### PROBLEMA A RESOLVER
Cambia "Exam" por "Test" en las líneas del listado que van desde el comienzo hasta la línea que contiene "wat kan leiden tot", ambas incluidas. Devuelve solo esas líneas y deja todo lo demás sin modificar.

### Entradas guardadas
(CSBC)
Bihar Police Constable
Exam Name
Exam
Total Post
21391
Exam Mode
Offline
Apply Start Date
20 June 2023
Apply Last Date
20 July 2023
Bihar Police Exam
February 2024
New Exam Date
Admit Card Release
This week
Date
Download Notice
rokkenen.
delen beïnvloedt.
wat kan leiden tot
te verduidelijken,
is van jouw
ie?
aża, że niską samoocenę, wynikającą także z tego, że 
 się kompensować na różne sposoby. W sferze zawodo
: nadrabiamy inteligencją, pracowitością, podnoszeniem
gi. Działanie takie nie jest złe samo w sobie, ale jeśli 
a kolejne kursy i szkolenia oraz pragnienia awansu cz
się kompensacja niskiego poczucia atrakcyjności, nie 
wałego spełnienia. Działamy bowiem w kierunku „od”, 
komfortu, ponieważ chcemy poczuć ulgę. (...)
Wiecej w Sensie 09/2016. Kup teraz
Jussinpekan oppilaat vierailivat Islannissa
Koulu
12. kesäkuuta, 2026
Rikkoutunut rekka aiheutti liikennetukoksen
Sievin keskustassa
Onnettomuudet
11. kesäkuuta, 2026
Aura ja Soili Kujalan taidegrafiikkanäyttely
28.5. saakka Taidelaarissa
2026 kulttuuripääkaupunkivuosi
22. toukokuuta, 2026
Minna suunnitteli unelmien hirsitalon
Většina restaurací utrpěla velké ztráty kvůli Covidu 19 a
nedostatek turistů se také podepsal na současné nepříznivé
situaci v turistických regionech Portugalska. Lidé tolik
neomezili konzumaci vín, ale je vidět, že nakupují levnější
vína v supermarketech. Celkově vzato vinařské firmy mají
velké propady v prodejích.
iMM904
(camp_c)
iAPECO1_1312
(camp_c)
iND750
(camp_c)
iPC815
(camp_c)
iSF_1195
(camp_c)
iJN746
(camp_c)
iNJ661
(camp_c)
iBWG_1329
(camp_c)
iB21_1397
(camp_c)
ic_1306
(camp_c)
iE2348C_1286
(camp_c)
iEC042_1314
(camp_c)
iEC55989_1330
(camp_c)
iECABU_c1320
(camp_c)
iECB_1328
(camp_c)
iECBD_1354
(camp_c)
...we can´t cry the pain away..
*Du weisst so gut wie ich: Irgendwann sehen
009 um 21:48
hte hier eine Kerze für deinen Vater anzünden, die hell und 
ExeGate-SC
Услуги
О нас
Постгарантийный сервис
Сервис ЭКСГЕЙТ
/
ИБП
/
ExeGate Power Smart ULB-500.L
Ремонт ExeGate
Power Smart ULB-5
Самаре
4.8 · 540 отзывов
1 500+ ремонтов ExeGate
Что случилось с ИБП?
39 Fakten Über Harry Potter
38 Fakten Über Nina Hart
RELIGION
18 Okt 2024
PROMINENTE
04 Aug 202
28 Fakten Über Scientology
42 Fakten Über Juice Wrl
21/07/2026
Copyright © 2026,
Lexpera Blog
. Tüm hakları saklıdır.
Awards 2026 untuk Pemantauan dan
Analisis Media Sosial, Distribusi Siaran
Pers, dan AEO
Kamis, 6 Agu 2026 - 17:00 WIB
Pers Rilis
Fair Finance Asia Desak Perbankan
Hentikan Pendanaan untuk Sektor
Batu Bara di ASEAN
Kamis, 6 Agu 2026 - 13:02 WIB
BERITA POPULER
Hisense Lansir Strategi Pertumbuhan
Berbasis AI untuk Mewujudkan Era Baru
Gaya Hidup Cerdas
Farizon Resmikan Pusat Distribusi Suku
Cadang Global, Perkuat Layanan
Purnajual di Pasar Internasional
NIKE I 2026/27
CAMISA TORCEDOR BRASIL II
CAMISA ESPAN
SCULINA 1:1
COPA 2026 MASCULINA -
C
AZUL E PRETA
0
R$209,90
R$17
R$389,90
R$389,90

### SOLUCIÓN PROPUESTA
(CSBC)
Bihar Police Constable
Test Name
Test
Total Post
21391
Test Mode
Offline
Apply Start Date
20 June 2023
Apply Last Date
20 July 2023
Bihar Police Test
February 2024
New Test Date
Admit Card Release
This week
Date
Download Notice
rokkenen.
delen beïnvloedt.
wat kan leiden tot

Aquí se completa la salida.